▶ What to work on
Give back, word for word, the lines in the listing below from the one holding "stop any illegal, unethical, or" down to the one holding "move, position", both ends included.

##### Given information

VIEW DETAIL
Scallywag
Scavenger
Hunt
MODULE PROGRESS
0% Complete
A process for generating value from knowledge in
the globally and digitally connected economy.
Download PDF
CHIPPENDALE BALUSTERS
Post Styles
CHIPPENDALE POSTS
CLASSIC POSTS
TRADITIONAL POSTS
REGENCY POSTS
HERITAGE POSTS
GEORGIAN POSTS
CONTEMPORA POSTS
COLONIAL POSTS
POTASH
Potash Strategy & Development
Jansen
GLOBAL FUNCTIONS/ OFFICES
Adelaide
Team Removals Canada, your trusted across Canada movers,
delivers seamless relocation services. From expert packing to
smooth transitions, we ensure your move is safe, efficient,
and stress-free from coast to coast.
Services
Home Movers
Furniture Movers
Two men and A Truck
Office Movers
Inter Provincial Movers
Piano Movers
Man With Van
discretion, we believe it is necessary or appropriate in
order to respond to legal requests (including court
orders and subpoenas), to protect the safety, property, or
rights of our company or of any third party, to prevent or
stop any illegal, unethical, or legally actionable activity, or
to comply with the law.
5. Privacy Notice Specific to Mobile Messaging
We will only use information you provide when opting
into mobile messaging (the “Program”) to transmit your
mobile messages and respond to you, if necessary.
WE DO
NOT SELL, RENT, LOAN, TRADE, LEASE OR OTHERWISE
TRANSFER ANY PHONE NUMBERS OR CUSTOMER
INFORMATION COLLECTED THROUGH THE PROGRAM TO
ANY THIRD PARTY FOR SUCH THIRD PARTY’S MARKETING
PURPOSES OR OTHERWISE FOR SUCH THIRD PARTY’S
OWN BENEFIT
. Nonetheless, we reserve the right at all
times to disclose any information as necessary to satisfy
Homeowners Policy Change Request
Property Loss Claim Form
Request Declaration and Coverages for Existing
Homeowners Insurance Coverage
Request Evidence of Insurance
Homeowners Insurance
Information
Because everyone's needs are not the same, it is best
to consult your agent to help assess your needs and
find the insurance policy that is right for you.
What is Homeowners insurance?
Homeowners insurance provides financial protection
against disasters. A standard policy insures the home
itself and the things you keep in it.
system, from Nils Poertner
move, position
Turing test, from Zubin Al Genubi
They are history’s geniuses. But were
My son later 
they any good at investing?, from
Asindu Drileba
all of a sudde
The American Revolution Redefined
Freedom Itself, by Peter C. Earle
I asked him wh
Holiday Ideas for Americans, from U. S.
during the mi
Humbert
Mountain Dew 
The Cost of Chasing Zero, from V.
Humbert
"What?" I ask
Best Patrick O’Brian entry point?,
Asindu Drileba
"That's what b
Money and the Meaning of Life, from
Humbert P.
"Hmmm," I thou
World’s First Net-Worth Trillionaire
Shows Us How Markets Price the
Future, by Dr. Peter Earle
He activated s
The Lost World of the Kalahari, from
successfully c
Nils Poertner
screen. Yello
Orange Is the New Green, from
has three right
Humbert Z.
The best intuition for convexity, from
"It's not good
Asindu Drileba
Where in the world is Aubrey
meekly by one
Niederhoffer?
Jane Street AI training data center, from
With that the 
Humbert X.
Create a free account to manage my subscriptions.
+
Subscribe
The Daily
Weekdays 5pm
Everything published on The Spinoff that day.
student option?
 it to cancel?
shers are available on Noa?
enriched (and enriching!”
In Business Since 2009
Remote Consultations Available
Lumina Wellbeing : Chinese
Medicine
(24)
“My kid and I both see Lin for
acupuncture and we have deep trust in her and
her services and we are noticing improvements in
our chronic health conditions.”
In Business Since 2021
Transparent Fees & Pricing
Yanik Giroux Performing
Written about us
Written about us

##########

▶ Answer box
stop any illegal, unethical, or legally actionable activity, or
to comply with the law.
5. Privacy Notice Specific to Mobile Messaging
We will only use information you provide when opting
into mobile messaging (the “Program”) to transmit your
mobile messages and respond to you, if necessary.
WE DO
NOT SELL, RENT, LOAN, TRADE, LEASE OR OTHERWISE
TRANSFER ANY PHONE NUMBERS OR CUSTOMER
INFORMATION COLLECTED THROUGH THE PROGRAM TO
ANY THIRD PARTY FOR SUCH THIRD PARTY’S MARKETING
PURPOSES OR OTHERWISE FOR SUCH THIRD PARTY’S
OWN BENEFIT
. Nonetheless, we reserve the right at all
times to disclose any information as necessary to satisfy
Homeowners Policy Change Request
Property Loss Claim Form
Request Declaration and Coverages for Existing
Homeowners Insurance Coverage
Request Evidence of Insurance
Homeowners Insurance
Information
Because everyone's needs are not the same, it is best
to consult your agent to help assess your needs and
find the insurance policy that is right for you.
What is Homeowners insurance?
Homeowners insurance provides financial protection
against disasters. A standard policy insures the home
itself and the things you keep in it.
system, from Nils Poertner
move, position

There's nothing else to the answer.